Leverage measured by net debt/EBITDA was 2.3 times for FY05, which increased to 2.8 times at FYE06, reflecting an increased in debt and a weakened earnings.

The Stable Outlook underpins Fitch’s view that the expected improvements in the operating conditions will benefit the group in FY07 and lead to improved credit metrics.

That said, capital expenditure will have to be conservative, particularly if they are to be mainly debt-financed, to avoid further pressure on the rating or its outlook.

Fitch had revised Hayleys’ rating Outlook to Negative in January 2005, reflecting the increasing leverage of the company driven by large debt funded investments.

Hayleys’ total debt was 9.8 billion rupees at FYE06 (up from 8.1 billion rupees at FYE05).

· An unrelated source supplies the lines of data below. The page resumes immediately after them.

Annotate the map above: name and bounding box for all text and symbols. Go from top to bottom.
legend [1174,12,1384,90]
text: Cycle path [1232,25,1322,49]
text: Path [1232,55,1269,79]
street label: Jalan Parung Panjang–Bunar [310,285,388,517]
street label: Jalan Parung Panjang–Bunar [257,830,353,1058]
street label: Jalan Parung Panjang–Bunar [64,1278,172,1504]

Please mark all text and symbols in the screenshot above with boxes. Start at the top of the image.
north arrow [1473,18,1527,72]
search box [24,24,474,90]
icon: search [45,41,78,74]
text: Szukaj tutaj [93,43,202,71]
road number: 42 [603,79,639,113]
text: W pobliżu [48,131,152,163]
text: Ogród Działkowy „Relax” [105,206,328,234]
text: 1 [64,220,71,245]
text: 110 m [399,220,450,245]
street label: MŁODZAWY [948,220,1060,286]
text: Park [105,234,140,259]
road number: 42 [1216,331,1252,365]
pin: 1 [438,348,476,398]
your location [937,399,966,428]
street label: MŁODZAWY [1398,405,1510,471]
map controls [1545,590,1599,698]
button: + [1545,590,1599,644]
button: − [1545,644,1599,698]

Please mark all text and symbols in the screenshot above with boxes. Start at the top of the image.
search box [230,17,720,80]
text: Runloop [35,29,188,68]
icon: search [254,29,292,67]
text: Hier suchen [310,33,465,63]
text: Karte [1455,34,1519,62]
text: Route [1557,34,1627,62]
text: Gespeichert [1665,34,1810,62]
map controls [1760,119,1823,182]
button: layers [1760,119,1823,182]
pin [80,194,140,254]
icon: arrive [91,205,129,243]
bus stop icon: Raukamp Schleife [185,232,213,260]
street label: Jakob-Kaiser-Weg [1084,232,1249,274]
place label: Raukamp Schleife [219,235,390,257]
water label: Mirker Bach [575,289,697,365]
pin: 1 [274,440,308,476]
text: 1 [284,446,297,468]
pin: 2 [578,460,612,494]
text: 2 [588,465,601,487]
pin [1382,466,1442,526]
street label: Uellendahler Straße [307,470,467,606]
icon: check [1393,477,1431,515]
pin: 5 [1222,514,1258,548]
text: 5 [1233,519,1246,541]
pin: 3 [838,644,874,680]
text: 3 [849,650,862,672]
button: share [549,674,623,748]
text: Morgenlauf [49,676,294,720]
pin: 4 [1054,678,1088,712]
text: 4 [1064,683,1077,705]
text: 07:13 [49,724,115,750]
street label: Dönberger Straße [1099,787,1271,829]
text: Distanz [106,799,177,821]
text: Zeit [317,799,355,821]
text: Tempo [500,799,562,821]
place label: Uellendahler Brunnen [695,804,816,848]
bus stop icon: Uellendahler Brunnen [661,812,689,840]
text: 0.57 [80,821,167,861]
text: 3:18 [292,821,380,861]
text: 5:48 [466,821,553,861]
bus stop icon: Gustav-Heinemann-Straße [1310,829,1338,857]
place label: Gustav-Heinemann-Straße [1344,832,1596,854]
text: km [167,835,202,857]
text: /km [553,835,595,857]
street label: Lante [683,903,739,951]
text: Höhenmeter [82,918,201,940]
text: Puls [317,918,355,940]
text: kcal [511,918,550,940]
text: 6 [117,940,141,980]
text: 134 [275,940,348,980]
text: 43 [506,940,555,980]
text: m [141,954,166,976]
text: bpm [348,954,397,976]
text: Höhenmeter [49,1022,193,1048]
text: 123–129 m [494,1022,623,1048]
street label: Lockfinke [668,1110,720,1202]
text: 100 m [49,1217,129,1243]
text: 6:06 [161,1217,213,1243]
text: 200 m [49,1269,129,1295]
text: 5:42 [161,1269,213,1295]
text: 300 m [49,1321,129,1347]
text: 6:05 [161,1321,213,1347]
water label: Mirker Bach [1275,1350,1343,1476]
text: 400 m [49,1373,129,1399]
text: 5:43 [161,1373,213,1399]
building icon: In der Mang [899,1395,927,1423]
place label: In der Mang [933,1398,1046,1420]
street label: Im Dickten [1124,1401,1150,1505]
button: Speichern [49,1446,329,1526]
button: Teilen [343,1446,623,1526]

Broadly, two-thirds of its debt consists of short-term and floating rate facilities, and exposes the group to changes in interest rates.

Maturity profile of its long-term debt is spread out and is manageable.

The group had cash reserves of 2.0 billion rupees and some 6.0 billion rupees of committed, undrawn credit facilities at FYE06.

Although the group’s borrowing capacity with a few large local banks is stretched owing to single borrower restrictions, its liquidity and financial flexibility appear adequate under current circumstances.

Hayleys Limited is one of Sri Lanka’s largest and most diversified conglomerates and has been established for more than 125 years. About 60 percent of the company’s revenue is derived from sales to overseas markets.